NSDI '08 – Abstract
Pp. 189–204 of the Proceedings
BFT Protocols Under Fire
Atul Singh, Max Planck Institute for Software Systems and Rice University; Tathagata Das, IIT Kharagpur; Petros Maniatis, Intel Research Berkeley; Peter Druschel, Max Planck Institute for Software Systems; Timothy Roscoe, ETH Zürich
Abstract
Much recent work on Byzantine state machine replication focuses on
protocols with improved performance under benign conditions
(LANs, homogeneous replicas, limited crash faults), with relatively
little evaluation under typical, practical conditions (WAN delays,
packet loss, transient disconnection, shared resources). This
makes it difficult for system designers to choose the appropriate
protocol for a real target deployment. Moreover, most
protocol implementations differ in their choice of runtime
environment, crypto library, and transport, hindering direct
protocol comparisons even under similar conditions.
We present a simulation environment for such protocols that combines a
declarative networking system with a robust network simulator.

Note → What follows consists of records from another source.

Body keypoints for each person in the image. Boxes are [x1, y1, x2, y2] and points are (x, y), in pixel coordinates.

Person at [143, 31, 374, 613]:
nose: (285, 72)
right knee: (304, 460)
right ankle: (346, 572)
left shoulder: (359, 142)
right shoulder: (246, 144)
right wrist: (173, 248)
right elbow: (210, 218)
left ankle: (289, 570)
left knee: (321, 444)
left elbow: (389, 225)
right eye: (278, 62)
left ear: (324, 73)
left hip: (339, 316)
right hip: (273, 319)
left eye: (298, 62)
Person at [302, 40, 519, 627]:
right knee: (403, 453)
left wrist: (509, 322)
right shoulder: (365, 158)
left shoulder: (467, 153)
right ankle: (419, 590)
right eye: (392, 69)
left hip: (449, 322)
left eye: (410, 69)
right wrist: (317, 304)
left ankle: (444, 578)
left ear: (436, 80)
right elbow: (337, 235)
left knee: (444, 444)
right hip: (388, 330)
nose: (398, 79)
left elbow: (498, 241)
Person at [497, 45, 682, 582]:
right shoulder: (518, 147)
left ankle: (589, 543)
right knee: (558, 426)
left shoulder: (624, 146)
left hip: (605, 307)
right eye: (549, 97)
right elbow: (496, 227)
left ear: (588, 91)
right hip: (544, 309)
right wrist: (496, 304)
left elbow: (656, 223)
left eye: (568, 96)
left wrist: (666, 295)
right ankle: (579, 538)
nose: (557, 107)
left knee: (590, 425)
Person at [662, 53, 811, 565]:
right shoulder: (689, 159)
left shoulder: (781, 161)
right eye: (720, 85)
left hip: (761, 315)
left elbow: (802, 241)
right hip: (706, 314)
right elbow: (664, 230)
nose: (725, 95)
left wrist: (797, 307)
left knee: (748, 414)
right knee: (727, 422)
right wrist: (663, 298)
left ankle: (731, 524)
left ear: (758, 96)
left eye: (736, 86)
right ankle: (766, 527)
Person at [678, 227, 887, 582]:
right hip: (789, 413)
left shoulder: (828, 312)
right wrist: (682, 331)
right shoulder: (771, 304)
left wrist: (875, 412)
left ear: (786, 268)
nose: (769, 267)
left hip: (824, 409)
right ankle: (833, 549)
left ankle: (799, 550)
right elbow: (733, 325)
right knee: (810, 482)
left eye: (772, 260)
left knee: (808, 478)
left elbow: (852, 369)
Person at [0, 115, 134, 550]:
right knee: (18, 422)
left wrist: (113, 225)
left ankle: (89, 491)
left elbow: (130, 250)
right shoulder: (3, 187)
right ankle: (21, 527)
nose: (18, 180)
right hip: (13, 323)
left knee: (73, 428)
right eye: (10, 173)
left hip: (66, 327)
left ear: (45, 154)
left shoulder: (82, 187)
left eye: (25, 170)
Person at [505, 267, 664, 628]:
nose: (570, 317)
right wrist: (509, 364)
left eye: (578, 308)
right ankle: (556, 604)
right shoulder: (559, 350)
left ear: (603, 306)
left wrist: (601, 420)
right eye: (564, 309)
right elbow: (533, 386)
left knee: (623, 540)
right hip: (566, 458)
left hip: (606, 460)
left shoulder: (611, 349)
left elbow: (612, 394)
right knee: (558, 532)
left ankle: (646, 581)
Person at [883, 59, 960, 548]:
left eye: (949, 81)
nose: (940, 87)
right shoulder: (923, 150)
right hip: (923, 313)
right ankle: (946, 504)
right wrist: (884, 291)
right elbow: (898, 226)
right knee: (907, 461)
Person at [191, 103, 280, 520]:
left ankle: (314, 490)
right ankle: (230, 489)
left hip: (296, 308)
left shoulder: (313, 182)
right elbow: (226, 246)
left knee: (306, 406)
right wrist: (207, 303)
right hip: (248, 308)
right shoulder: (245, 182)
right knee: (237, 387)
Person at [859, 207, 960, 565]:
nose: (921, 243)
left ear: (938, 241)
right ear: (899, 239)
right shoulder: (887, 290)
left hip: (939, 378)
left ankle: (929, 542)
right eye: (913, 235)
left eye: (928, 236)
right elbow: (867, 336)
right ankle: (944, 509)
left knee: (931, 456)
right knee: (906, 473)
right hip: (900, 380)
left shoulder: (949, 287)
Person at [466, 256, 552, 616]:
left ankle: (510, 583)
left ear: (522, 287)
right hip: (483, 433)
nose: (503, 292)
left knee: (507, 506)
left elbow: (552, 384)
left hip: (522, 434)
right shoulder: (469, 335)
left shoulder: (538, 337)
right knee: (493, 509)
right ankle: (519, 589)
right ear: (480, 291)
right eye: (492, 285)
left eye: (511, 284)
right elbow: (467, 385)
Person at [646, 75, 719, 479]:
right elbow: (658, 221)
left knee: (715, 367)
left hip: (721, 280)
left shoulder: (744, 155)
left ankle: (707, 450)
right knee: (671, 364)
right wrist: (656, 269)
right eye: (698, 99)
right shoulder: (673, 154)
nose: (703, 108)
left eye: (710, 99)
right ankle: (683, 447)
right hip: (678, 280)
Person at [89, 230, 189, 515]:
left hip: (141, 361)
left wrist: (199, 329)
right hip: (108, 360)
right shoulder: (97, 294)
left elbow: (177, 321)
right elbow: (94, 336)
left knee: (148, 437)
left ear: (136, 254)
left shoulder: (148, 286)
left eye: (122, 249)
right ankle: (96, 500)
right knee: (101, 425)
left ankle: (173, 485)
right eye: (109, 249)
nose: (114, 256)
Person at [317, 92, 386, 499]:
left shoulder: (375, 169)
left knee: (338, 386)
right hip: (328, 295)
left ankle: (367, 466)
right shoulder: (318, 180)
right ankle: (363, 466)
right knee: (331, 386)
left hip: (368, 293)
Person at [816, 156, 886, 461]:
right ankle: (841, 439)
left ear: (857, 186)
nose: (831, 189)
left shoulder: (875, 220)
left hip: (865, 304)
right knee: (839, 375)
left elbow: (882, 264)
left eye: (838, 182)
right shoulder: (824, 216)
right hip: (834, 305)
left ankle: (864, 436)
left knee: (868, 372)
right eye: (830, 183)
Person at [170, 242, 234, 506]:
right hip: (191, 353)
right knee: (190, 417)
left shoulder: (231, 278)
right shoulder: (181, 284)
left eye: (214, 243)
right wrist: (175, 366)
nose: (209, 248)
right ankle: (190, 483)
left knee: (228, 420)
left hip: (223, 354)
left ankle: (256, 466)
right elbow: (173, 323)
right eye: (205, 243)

Protocols can be rapidly implemented from pseudocode in the
high-level declarative language of the former, while network conditions
and (measured) costs of communication packages and crypto primitives can
be plugged into the latter. We show that the resulting simulator
faithfully predicts the performance of
native protocol implementations, both as published and as measured in
our local network.
We use the simulator to compare representative protocols under
identical conditions and rapidly explore the effects of changes in
the costs of crypto operations, workloads, network conditions
and faults. For example, we show that Zyzzyva
outperforms protocols like PBFT and Q/U under most but not all
conditions, indicating that one-size-fits-all protocols may be hard if
not impossible to design in practice.